Personel penjinak bom (Jibom) bersiap melakukan identifikasi di lokasi ledakan Gereja Katolik Santa Maria Tak Bercela di Ngagel Madya, Surabaya, Jawa Timur, Minggu (13/5 - 2018). (Antara / M Risyal Hidayat)
19 Mei 2018 05:30 WIB Muhammad Ismail Nasional Share :

Solopos.com, SOLO -- Majelis Tafsir Al-Quran (MTA) menegaskan kasus-kasus terorisme termasuk bom bunuh diri di Surabaya dan Sidoarjo, tidak dikait-kaitkan dengan Islam.
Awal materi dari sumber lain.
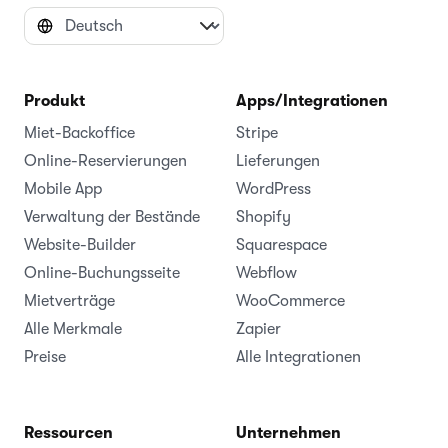
Produkt
Apps/Integrationen
Miet-Backoffice
Stripe
Online-Reservierungen
Lieferungen
Mobile App
WordPress
Verwaltung der Bestände
Shopify
Website-Builder
Squarespace
Online-Buchungsseite
Webflow
Mietverträge
WooCommerce
Alle Merkmale
Zapier
Preise
Alle Integrationen
Ressourcen
Unternehmen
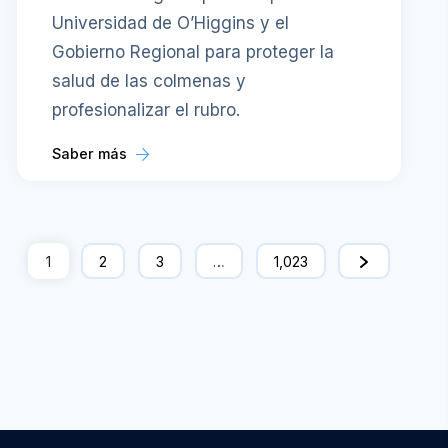
Universidad de O’Higgins y el
Gobierno Regional para proteger la
salud de las colmenas y
profesionalizar el rubro.
Saber más
1
2
3
…
1,023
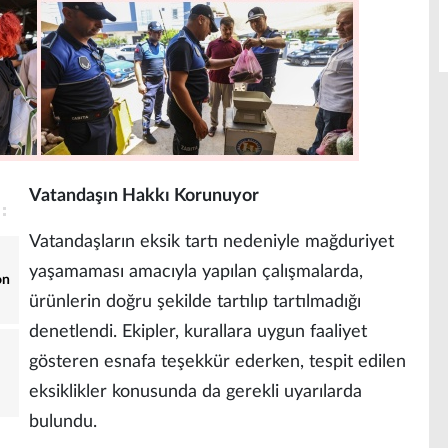
Vatandaşın Hakkı Korunuyor
Vatandaşların eksik tartı nedeniyle mağduriyet
yaşamaması amacıyla yapılan çalışmalarda,
on
ürünlerin doğru şekilde tartılıp tartılmadığı
denetlendi. Ekipler, kurallara uygun faaliyet
gösteren esnafa teşekkür ederken, tespit edilen
eksiklikler konusunda da gerekli uyarılarda
bulundu.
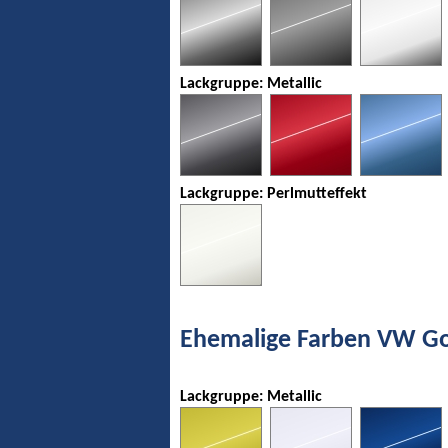
Lackgruppe: Metallic
Lackgruppe: Perlmutteffekt
Ehemalige Farben VW Gol
Lackgruppe: Metallic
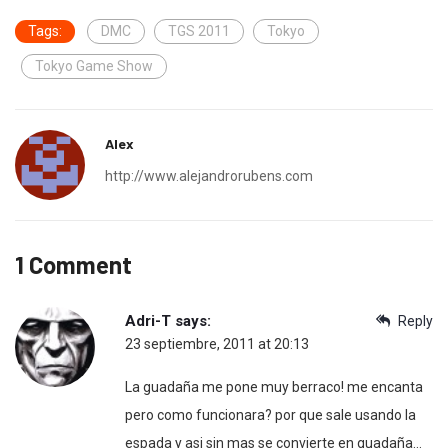
Tags:
DMC
TGS 2011
Tokyo
Tokyo Game Show
Alex
http://www.alejandrorubens.com
1 Comment
Adri-T
says:
Reply
23 septiembre, 2011 at 20:13
La guadaña me pone muy berraco! me encanta
pero como funcionara? por que sale usando la
espada y asi sin mas se convierte en guadaña…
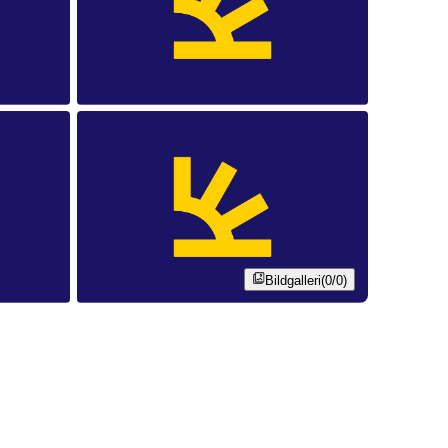
Bildgalleri
(0/0)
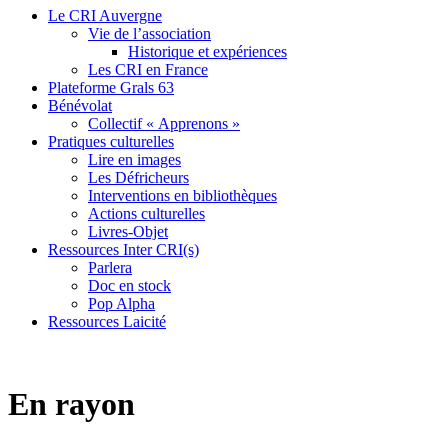
Le CRI Auvergne
Vie de l’association
Historique et expériences
Les CRI en France
Plateforme Grals 63
Bénévolat
Collectif « Apprenons »
Pratiques culturelles
Lire en images
Les Défricheurs
Interventions en bibliothèques
Actions culturelles
Livres-Objet
Ressources Inter CRI(s)
Parlera
Doc en stock
Pop Alpha
Ressources Laicité
En rayon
Selain itu, MTA menyatakan organisasi itu akan mencegah ajaran radikal dan pengaruhnya terhadap masyarakat.

Demikian ditegaskan Pimpinan Pusat MTA, Ustaz Ahmad Sukina dalam jumpa pers di Gedung Pusat MTA di Keprabon, Banjarsari, Solo, Jumat (18/5/2018) malam. MTA, lanjut dia, akan melakukan langkah-langkah pencegahan agar radikalisme tidak sampai merasuki pengikut MTA seluruh Indonesia. Langkah antisipasi tersebut di antaranya tidak memperbolehkan penceramah dari luar mengisi tausiah tanpa seizin pimpinan pusat MTA.

Tokopedia

“Saya siap jika diminta untuk menyadarkan pelaku terorisme agar kembali ke jalan yang benar. MTA juga mendukung penuh Polri memberantas pelaku terorisme sampai habis,” kata dia.

Sukina mengungkapkan apa yang terjadi di Surabaya dalam kurun 13 Mei dan 14 Mei 2018 sangat jauh dari ajaran agama Islam yang penuh kasih sayang dan damai. Korban teror bom bunuh diri, kata dia, juga berasal dari orang-orang yang tidak bersalah.

“Islam selama ini jauh dari kata teror. Umat Islam harus saling menjaga kehormatan dengan sesama umat lain yang berbeda agama. Saya melihat kasus di Surabaya tujuannya sangat jelas memecah belah umat bergama di Indonesia yang selama ini berjalan dengan baik,” kata dia.

Wakapolresta Solo AKBP Andy Rifai, mengungkapkan Polresta sangat setuju dengan pernyataan MTA agar tidak menyangkutkan kasus terorisme dengan Islam. Teroris dalam kasus di Surabaya dan Riau tujuanya sangat jelas ingin memecah belah umat beragama di Indonesia.